[WHAT IS REQUIRED] Only one portion of the data is to be written out: from the line bearing "concrete pier pillar" through the line bearing "Names confirmed to fit". Write it exactly as it appears.
Segment Start: GIVEN ENTRIES
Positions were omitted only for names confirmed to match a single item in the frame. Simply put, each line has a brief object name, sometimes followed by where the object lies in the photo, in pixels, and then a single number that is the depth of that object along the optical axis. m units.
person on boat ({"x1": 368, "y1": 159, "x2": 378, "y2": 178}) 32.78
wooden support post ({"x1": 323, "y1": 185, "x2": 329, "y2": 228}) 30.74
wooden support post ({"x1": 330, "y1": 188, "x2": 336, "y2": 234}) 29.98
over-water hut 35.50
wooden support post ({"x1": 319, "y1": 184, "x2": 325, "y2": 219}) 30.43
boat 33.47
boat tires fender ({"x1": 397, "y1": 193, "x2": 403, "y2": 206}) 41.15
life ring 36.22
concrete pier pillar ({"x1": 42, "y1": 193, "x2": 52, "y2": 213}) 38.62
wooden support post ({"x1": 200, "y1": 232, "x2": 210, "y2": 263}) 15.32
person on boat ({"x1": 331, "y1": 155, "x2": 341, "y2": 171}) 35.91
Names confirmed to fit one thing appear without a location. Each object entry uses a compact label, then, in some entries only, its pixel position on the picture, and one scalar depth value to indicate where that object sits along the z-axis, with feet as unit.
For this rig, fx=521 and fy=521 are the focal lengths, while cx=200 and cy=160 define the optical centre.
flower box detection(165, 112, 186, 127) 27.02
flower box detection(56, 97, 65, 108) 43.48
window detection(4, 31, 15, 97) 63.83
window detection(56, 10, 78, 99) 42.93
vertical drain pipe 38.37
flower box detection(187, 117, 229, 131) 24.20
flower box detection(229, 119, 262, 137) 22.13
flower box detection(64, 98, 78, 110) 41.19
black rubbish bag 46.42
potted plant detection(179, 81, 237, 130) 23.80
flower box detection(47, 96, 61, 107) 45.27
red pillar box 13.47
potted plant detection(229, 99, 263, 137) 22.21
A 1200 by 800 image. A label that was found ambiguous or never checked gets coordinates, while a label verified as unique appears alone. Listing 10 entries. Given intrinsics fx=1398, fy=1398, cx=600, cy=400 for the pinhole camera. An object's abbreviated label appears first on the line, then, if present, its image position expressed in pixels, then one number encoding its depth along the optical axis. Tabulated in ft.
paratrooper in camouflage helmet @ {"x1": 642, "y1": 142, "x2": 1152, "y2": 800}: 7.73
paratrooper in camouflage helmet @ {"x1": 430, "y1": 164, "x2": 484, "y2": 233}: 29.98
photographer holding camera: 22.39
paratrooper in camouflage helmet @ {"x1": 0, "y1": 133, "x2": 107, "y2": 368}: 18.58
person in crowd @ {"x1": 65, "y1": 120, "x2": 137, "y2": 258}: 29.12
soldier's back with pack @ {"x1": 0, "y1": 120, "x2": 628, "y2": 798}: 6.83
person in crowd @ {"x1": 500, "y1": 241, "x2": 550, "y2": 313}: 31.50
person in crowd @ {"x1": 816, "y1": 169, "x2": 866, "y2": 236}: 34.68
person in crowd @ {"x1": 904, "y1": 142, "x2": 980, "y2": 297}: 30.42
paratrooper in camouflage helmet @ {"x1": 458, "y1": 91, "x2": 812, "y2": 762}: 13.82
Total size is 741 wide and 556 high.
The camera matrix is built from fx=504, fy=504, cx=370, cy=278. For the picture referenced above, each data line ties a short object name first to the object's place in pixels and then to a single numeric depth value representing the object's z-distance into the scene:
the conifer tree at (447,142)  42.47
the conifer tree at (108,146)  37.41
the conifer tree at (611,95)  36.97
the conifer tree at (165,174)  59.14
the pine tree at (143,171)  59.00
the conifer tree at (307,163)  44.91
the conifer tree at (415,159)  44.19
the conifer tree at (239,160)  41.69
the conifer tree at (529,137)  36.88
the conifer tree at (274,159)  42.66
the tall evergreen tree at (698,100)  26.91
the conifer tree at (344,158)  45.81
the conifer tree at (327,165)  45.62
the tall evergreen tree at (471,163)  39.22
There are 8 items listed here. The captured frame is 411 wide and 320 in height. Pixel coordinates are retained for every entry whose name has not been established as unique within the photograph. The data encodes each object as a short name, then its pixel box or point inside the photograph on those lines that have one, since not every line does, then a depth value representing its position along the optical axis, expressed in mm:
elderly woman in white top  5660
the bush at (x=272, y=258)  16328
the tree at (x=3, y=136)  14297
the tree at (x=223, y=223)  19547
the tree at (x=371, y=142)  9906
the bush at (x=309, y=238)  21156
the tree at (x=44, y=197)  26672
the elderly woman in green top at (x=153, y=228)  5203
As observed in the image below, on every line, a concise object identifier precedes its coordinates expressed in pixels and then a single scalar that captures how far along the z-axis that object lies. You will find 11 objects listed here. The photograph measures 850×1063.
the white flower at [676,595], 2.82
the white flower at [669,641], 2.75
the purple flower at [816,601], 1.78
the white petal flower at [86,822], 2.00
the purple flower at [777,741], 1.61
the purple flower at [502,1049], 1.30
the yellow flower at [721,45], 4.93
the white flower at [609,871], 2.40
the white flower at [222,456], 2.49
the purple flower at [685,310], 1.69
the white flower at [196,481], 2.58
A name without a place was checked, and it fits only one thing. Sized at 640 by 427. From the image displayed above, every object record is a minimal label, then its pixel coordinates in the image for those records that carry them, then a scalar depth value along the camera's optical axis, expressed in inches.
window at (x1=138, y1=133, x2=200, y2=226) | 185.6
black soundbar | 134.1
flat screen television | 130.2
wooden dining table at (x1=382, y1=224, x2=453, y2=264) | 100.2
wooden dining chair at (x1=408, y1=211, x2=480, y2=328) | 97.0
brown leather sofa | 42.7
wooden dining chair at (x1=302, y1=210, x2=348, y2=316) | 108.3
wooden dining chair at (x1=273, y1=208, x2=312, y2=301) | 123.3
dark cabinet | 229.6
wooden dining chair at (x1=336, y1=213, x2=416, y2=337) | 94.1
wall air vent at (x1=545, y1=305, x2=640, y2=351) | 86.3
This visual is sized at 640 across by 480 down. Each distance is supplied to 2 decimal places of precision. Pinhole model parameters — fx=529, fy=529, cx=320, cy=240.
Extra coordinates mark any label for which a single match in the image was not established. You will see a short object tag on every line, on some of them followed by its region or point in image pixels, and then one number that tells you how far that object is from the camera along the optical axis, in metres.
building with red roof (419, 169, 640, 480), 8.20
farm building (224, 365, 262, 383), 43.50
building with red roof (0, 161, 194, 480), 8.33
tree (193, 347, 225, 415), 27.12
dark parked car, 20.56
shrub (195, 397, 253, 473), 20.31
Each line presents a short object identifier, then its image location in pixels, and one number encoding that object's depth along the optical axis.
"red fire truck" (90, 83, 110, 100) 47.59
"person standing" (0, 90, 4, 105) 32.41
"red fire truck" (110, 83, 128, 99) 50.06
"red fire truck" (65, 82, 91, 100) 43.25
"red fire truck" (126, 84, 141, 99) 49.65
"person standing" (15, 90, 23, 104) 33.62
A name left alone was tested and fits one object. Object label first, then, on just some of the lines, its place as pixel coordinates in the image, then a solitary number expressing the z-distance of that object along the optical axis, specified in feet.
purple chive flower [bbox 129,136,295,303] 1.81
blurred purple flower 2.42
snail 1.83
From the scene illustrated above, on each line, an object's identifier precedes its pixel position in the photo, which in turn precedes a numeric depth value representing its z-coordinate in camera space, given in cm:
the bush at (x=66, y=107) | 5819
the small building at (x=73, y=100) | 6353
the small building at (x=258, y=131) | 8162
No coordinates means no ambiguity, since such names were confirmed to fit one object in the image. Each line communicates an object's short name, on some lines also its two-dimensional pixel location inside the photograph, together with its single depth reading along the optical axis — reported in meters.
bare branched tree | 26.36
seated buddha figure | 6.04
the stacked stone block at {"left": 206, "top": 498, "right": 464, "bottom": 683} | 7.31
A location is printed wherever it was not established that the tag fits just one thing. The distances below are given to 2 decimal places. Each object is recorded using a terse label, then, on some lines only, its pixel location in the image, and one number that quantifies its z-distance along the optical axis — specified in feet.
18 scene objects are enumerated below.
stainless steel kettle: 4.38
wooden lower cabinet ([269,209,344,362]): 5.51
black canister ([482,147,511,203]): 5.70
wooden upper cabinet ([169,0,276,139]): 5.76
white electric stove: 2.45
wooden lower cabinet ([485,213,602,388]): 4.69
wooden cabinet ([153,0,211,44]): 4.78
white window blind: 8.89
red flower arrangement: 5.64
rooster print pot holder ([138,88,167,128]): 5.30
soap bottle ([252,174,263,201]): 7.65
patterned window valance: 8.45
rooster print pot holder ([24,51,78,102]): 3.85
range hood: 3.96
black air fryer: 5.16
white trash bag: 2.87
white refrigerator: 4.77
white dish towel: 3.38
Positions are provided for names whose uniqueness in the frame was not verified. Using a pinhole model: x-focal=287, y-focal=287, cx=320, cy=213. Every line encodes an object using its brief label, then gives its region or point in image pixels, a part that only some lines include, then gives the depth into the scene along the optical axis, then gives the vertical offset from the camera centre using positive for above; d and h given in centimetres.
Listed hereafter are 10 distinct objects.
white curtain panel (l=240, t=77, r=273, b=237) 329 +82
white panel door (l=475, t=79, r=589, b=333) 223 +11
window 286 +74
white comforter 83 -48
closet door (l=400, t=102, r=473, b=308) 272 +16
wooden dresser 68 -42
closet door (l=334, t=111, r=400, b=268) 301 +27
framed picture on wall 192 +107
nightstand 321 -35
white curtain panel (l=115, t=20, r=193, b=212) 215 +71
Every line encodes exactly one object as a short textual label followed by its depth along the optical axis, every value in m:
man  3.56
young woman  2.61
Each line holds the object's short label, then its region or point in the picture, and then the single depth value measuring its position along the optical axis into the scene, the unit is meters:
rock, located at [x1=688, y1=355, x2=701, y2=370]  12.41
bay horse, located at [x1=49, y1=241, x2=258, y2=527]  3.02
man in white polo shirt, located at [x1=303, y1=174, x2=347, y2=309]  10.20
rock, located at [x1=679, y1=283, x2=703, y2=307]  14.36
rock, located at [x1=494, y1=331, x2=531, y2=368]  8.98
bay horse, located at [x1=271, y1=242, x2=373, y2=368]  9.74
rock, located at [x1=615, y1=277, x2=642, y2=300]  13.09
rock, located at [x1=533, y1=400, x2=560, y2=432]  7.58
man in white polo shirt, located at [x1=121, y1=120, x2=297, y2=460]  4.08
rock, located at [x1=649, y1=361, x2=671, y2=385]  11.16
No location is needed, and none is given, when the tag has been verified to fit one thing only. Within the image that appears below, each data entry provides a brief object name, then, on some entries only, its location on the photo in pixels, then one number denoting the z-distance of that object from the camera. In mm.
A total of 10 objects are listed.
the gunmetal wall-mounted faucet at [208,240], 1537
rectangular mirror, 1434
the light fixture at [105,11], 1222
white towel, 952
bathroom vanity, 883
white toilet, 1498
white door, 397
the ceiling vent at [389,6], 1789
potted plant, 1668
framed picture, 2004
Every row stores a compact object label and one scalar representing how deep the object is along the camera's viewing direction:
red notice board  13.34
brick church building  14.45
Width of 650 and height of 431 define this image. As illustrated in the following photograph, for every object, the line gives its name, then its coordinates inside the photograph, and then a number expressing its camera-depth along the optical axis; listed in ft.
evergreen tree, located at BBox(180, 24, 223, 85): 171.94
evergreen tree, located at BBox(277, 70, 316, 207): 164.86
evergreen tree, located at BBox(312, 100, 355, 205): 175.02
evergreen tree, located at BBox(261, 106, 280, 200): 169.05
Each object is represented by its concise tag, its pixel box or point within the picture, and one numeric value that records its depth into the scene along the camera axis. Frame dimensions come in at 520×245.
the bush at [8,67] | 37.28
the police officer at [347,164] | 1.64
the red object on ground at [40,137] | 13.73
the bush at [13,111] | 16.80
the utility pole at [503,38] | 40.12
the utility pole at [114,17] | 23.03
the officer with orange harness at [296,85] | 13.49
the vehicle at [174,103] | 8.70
Segment End: GIVEN ENTRIES
[YOUR RESPONSE]
concrete pier pillar ({"x1": 42, "y1": 193, "x2": 52, "y2": 213}) 38.62
wooden support post ({"x1": 200, "y1": 232, "x2": 210, "y2": 263}) 15.32
person on boat ({"x1": 331, "y1": 155, "x2": 341, "y2": 171}) 35.91
Names confirmed to fit one thing appear without a location. Each object entry uses a compact label, then, in some entries only, its pixel position on the picture, and one scalar depth value to indicate where that object sits along the z-axis, with feet as unit.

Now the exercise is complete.